Referring patients with early-stage breast cancer to exercise programmes prior to surgery not only improves health-related quality of life measures but also lowers overall healthcare costs. The study, abstract 1385675, was presented at the American Society of Breast Surgeons Annual meeting, held in Boston April 27–30, 2023. A second study, abstract 1387186, also in patients with breast cancer, demonstrated that introducing prehabilitation exercises prior to surgery improved functional walking capacity and quality of life six months after surgery.
Commenting on the findings Sarah Blair, from US San Diego Health, California, said in a press briefing, “Many of my patients ask me what they can do to improve their outcomes. Now I can recommend that they add moderate exercise to their routine, with real tangible benefits.”
For the first study, abstract 1385675, Karen Wonders from Wright State University, Ohio, and colleagues examined the impact of a 12-week post-surgical programme of individualised exercise on health-related quality of life measurements.

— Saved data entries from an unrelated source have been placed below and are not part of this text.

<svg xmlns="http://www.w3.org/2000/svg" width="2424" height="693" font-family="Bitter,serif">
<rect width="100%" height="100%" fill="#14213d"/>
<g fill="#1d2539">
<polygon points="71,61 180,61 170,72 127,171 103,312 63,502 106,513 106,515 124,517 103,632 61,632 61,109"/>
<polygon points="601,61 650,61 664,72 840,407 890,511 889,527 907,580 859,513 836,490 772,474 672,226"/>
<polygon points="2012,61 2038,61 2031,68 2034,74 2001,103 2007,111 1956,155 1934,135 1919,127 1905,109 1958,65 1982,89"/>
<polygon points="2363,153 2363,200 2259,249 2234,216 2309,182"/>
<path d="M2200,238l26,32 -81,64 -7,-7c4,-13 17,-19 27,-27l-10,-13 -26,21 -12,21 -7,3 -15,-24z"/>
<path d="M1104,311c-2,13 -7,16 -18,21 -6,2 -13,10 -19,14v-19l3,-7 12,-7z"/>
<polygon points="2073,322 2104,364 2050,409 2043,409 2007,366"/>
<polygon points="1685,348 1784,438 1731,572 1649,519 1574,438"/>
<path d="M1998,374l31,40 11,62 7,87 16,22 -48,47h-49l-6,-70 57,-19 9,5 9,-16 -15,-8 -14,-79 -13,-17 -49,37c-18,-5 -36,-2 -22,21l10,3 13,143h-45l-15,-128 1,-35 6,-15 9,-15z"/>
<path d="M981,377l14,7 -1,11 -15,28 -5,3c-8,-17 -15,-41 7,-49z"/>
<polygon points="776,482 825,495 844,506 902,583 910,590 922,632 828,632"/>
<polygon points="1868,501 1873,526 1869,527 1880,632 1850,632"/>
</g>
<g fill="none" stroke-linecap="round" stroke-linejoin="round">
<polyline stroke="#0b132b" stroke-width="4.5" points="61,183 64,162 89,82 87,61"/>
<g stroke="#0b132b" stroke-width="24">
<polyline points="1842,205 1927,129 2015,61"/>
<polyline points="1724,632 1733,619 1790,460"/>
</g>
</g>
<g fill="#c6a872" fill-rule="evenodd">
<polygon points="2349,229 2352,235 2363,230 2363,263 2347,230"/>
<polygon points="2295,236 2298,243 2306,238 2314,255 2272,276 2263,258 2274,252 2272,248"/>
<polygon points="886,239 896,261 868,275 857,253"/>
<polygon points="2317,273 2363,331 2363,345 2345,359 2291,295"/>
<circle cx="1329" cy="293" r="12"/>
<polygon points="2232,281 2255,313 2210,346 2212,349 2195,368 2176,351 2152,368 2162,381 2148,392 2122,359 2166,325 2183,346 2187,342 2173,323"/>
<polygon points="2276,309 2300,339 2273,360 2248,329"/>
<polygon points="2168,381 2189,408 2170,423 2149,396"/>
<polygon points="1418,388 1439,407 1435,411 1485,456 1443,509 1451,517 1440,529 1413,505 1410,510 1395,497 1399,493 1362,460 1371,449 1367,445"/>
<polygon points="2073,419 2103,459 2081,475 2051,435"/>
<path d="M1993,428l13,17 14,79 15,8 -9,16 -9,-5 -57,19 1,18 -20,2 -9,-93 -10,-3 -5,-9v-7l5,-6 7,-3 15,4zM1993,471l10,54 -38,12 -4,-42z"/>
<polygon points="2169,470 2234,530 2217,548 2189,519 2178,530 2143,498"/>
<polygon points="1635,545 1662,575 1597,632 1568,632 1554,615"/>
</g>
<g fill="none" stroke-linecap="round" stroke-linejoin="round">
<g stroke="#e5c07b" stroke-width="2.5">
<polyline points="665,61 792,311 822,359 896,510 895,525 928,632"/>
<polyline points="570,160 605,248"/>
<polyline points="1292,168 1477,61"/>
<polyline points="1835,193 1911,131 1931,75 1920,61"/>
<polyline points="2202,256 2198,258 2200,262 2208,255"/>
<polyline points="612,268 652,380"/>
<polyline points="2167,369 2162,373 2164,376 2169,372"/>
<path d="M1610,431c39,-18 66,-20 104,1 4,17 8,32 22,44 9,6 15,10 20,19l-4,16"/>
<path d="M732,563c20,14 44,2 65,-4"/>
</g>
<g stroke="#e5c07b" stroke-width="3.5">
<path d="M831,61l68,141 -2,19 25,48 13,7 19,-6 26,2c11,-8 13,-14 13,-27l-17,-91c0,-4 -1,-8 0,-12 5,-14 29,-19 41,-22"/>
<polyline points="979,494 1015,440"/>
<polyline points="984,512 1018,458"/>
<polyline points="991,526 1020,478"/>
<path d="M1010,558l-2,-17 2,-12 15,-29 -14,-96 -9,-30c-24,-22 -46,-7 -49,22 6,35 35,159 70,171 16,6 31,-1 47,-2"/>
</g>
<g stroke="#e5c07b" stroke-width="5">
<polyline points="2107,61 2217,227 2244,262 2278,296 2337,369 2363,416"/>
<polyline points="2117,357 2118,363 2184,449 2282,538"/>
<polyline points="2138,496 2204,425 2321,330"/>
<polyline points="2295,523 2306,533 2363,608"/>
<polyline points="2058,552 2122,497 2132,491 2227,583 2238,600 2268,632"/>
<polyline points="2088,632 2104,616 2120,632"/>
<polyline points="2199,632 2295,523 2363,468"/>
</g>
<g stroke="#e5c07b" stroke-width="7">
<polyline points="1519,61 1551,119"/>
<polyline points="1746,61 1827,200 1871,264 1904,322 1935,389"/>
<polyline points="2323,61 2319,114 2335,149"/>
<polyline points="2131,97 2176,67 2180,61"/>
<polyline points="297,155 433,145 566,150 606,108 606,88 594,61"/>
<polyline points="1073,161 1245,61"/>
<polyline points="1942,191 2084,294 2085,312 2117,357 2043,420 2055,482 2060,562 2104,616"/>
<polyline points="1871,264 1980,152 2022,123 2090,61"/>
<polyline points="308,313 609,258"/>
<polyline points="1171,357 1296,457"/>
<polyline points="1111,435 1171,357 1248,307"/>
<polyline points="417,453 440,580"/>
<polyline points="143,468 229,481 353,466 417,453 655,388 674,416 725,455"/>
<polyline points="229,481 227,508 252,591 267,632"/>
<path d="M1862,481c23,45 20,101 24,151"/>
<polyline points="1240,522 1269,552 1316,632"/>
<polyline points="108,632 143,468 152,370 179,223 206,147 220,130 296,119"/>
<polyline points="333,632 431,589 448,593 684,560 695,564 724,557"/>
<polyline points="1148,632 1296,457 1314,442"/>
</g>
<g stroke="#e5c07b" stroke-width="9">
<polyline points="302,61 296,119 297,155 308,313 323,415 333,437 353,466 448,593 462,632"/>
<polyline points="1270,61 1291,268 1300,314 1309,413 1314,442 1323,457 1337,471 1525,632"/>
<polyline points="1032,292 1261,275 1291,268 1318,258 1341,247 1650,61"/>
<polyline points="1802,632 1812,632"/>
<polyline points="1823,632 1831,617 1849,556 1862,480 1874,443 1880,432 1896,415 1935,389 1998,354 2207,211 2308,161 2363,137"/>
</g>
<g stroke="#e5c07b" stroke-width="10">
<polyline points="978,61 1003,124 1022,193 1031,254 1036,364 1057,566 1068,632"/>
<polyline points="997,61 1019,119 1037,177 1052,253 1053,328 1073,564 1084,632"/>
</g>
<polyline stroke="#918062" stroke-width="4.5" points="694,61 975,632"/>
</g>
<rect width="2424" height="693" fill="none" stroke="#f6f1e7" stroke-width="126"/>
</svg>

“In the year following a cancer diagnosis up to half of all hospitalisations are unplanned, with fever accounting for 15.8%, gastrointestinal distress 5.8%, cardiovascular distress 5.8% and pulmonary distress 4.3%,” said Wonders, adding that this was the first study to examine the relationship between exercise interventions and utilisation of healthcare resources.
In the open-label study, 243 women with early-stage breast cancer (stage I and II) were randomised to exercise (n=123) and control groups (n=120). The exercise intervention, which aligned with American College of Sports Medicine exercise guidelines for cancer survivors, consisted of 150 minutes of cardiovascular exercise weekly (primarily walking or recumbent bicycling at low to moderate intensity), with the group additionally engaging in two to three 60-minute sessions of full body workouts using free weights or stretch bands. The control group received the current standard of care, including a resource guide detailing the options available to cancer survivors. Both groups were assessed pre- and post-intervention using the Functional Assessment of Cancer Therapy–Breast (FACT-B), the Short Form-36 Health Survey (SF-36), and the Brief Fatigue Inventory (BFI).
Results showed that breast-cancer specific quality of life improved significantly across each of the categories for the exercise group in comparison to the control group (P<0.001).
For patients in the exercise programme researchers found decreases of 32.2% in emergency department visits, 21.5% in hospital outpatient visits, and 41.8% in office-based visits.
“These results signify that all dimensions of health-related quality of life items studied were positively impacted by exercise and can be used as indicators to decrease health care costs among patients with early-stage breast cancer,” wrote the authors.
“Our study adds to the body of literature supporting [exercise], not only by demonstrating benefits but also showing that exercise can help cut health-care costs,” said Wonders.
In a second study presented at the meeting, abstract 1387186, Frances Wright, from Sunnybrook Health Sciences Center, Toronto, explored the impact of individualised prehabilitation programmes combining exercise with dietary and stress management counselling for breast cancer patients as they underwent neoadjuvant chemotherapy prior to surgery.
“The goal of prehabilitation before surgery is to reduce the incidence and severity of both current and future impairments. No previous work has looked at prehabilitation for this group of patients, which makes this study quite unique,” Wright told a press briefing.
For the study, 72 participants with stage I–III breast cancer, aged between 18 and 80 years, were randomised to the prehabilitation intervention (n=35) or usual care (n=35). Prehabilitation consisted of an individualised counselling session with a nutritionist and psychiatrist, after which, following evaluation by a physiotherapist, participants were assigned a customised exercise programme consisting of several 30-minute cardiovascular exercise sessions each week complemented by upper body strength training.
With almost half the women approached agreeing to participate and 87% completing the programme, the authors conclude that prehabilitation is “feasible and well-received by patients”.
Results showed that, compared with women assigned to usual care, those in the prehabilitation arm experienced better functional walking capacity following chemotherapy (between-group difference: 49.43 metres +/- 23.9 metres; 95%CI 118.07–19.22) as well as at six months after surgery (between-group difference: 27.25 metres +/- 23.9 metres; 95%CI 96.8–42.18).
In addition, women in the prehabilitation group reported better quality of life and less fatigue when compared with the usual care group at both timepoints after neoadjuvant chemotherapy.
“Prehabilitation during NACT [neoadjuvant chemotherapy] in women with breast cancer is feasible and well received. Our pilot study suggests that multimodal prehabilitation may improve clinically relevant outcomes including physical fitness, quality of life, and fatigue,” wrote the authors.
“Going forward, we need a bigger powered trial to assess this, but we have implemented the intervention in our centre as a standard of care now,” Wright told the press briefing.